We have evaluated the simple and normalised difference between unenhanced and contrast-enhanced images. The pure, non-normalised difference demonstrated a change in the contrast enhancement in different MCs with respect to controls. The normalised difference has the advantage of being able to incorporate information about unenhanced signal intensity and the contrast enhancement, and can thus be used as a reference measure. Normalisation tends to give more sparse results than difference, particularly for MCs I, due to division of low values.

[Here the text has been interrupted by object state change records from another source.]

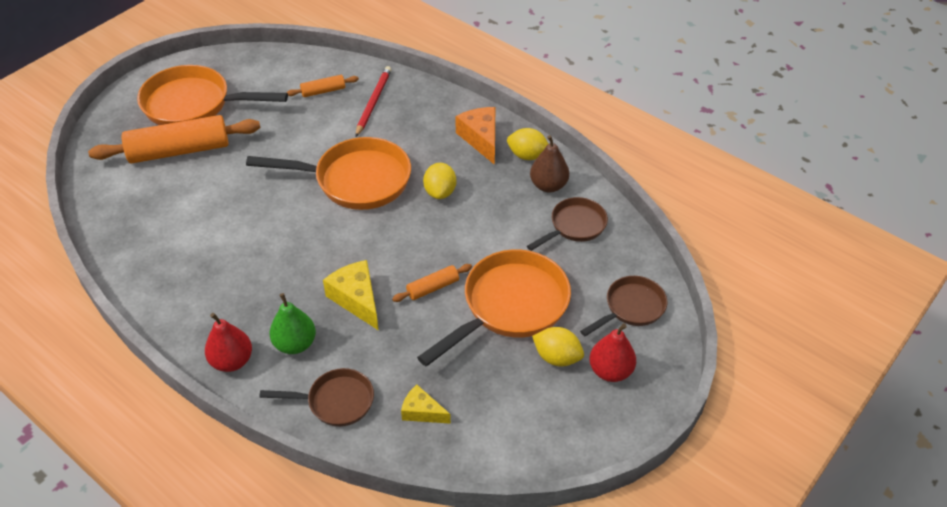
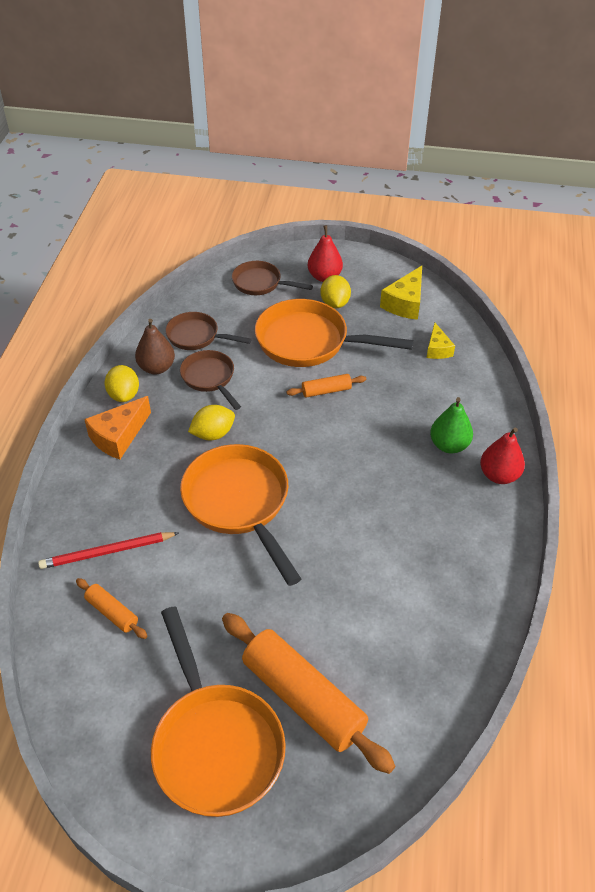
camera: 120 degrees left, 0 degrees up
brown pan [259,368,374,427] -> brown pan moved to [180,350,241,410]
yellow cheese [323,260,379,331] -> yellow cheese moved to [380,266,422,320]
orange rolling pin [392,264,472,302] -> orange rolling pin turned 45 degrees counterclockwise [287,374,366,397]

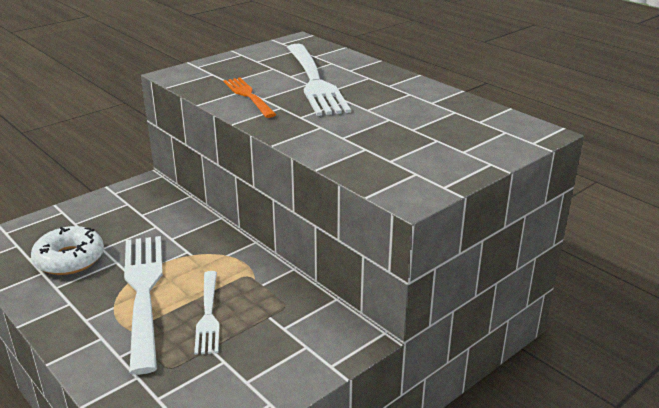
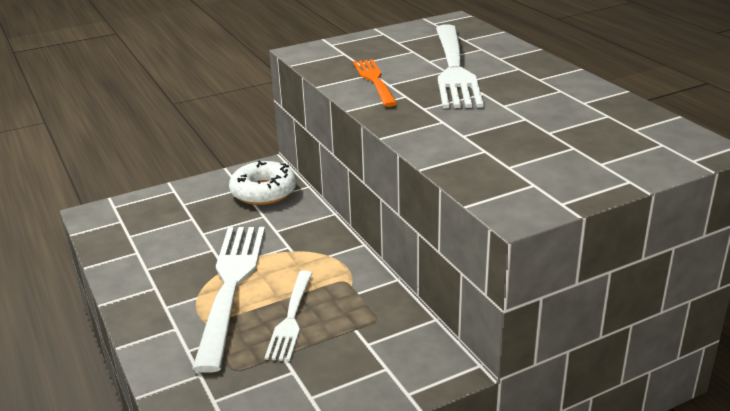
camera: 15 degrees right, 0 degrees up
white donut [31,226,104,275] -> white donut moved to [229,161,297,205]

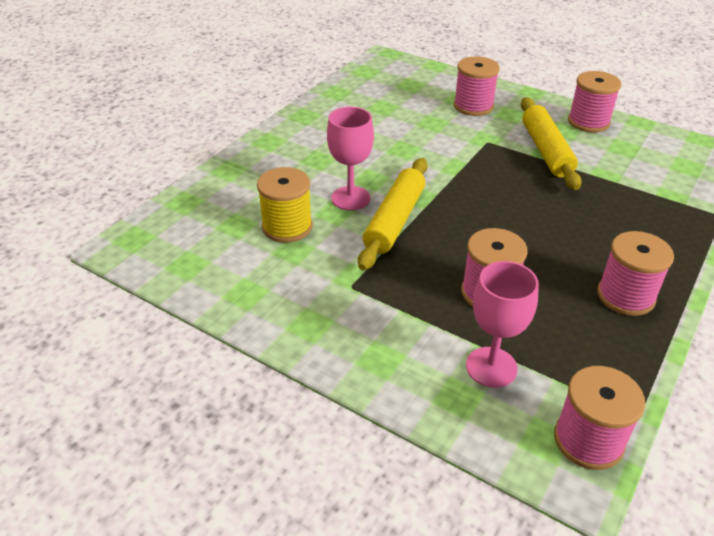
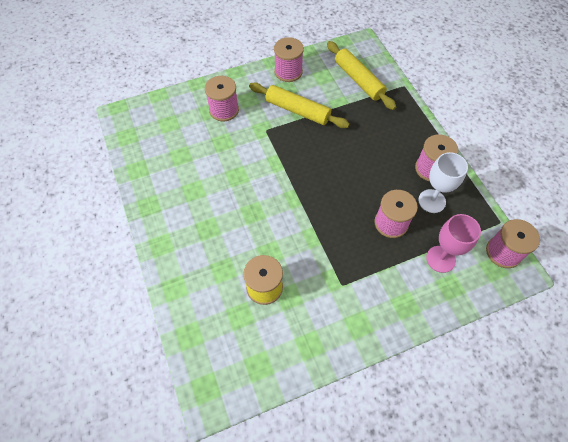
camera: 55 degrees left, 20 degrees up
pink goblet [327,107,374,210] -> none
yellow rolling pin [358,158,428,270] -> yellow rolling pin moved to [327,41,396,110]
none -> white goblet [418,152,468,213]

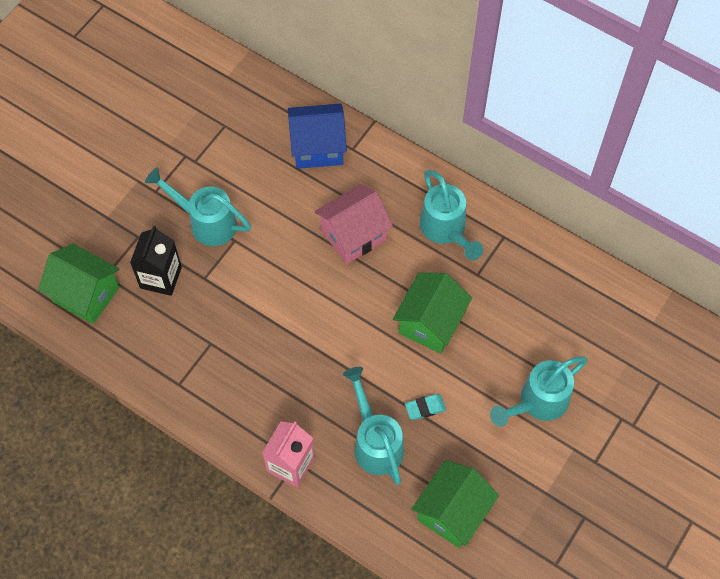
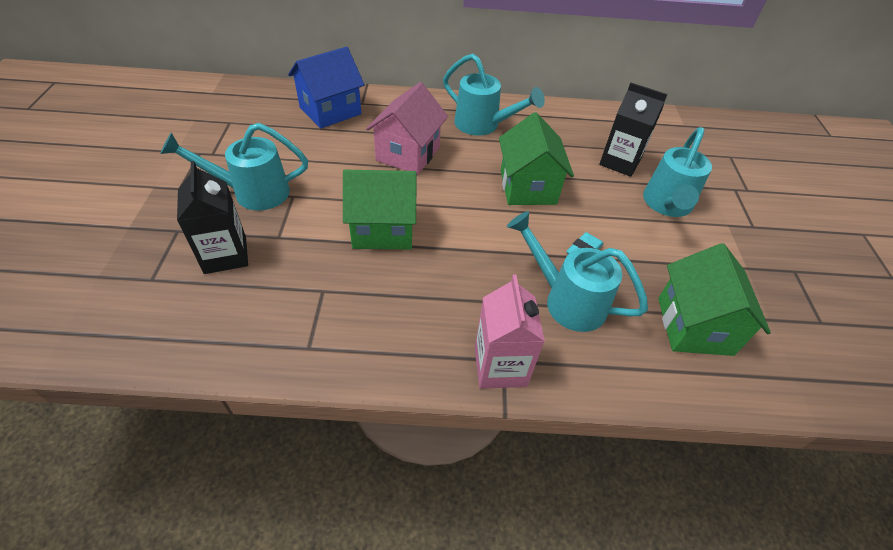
camera: 35 degrees left, 15 degrees down
green house [38,244,120,324] -> green house moved to [343,170,417,249]
none -> black carton [599,83,667,177]

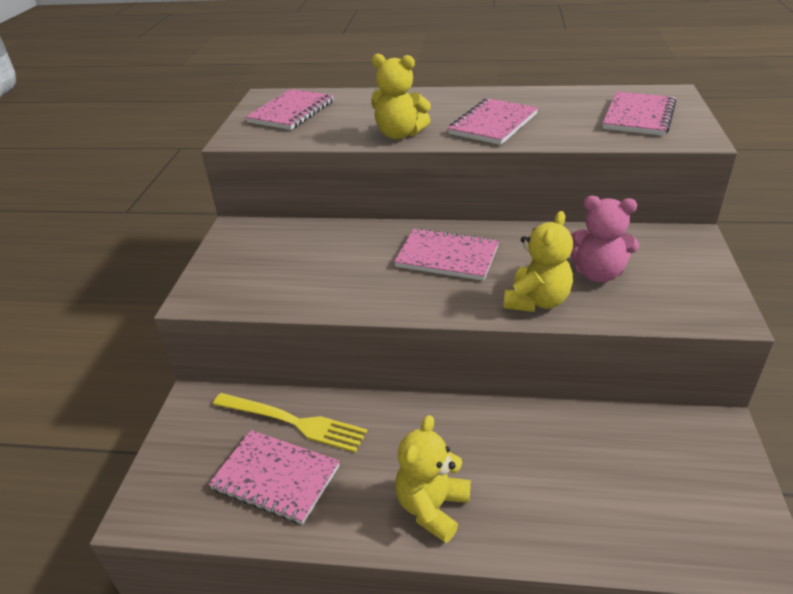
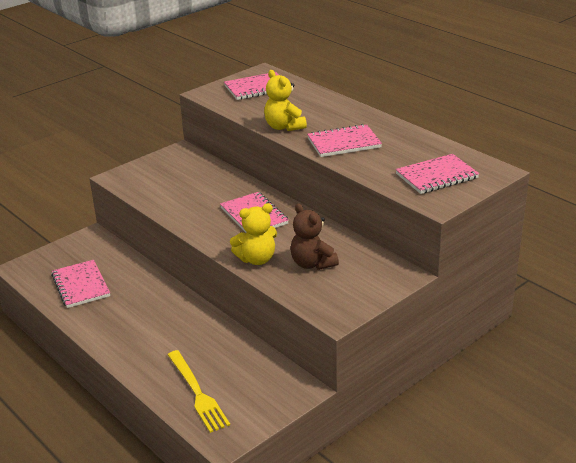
camera: 40 degrees right, 5 degrees down
yellow fork [213,393,367,453] -> yellow fork moved to [168,350,230,433]
yellow teddy bear [395,415,471,543] -> none
pink teddy bear [571,196,639,283] -> brown teddy bear [290,204,339,270]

Given the lack of reliable reference for T1-weighted images, it was necessary to identify a ROI unaffected by MC as a control. If possible, we selected a seemingly “healthy” area in the same vertebral body affected by the degeneration, thus minimising magnetic field alterations [19]. Alternatively, in the case of an extensive MC involving most of the vertebral body, we selected an area in the vertebral body of the upper vertebra not affected with MC. We did not observe a significant difference in the indexes calculated with different control ROIs and also found a high correlation between indexes extracted with different controls, suggesting that the choice of the control ROI only has a marginal influence on the results.

The first limitation of this study is the low number of MCs considered, due to the relatively low number of subjects enrolled. Other studies based on a wider population would be necessary to verify the possibility of establishing reference values of contrast enhancement for MCs, to investigate whether the indexes described may be an indicator of the severity grade of the degenerative process as indicated by clinical indexes. Indeed, besides contributing to the basic knowledge about contrast-enhanced MRI of the spine, the availability of a semi-quantitative index could be useful to evaluate the progression of the degenerative disorder. Given the risk associated with the injection of gadolinium chelates [24, 25], we recognise that the simple investigation of MCs cannot be considered a justification for a contrast-enhanced MRI of the spine. Nevertheless, because this examination is performed for specific purposes in patients with previous history of spine surgeries or for other conditions such as fever, immunosuppression or oncological history, data on contrast enhancement of MCs may be available for a non-negligible number of patients. Second, we included only MCs with a height greater than 5 mm, although an investigation of smaller MCs would be valuable for understanding the initiation mechanisms of endplate defects. This choice was related to the low spatial resolution of the images and the use of a subjective, manual method for the ROI creation, preventing an accurate and repeatable selection of the few pixels with altered signal intensity of small MCs. Third, T2-weighted fat-saturated images, commonly used to assess oedematous changes in MCs I [26], were not acquired in this study. Fourth, we did not investigate the possible correlation between MC enhancement and clinical data such as pain or quality of life scores, which were not collected in the primary study [17]. Finally, the study was conducted on a single 1.5-T scanner, and the findings are therefore to be considered valid only at that field strength.

In conclusion, based on the present results we do not recommend contrast injection for the MRI assessment of MCs alone, because they can be diagnosed qualitatively without contrast injection. However, the novel data reported interestingly show the difference in signal intensity of MCs on unenhanced and contrast-enhanced T1-weighted images with respect to “healthy” bone marrow: MCs I consistently showed lower signal intensity than control areas on unenhanced images and marked contrast enhancement; MCs II showed a higher signal intensity on unenhanced images and a decreased or comparable contrast enhancement when compared with control areas; and MCs I/II presented a behaviour generally intermediate between MCs I and MCs II (unenhanced signal intensity close to MCs II and contrast enhancement close to MCs I).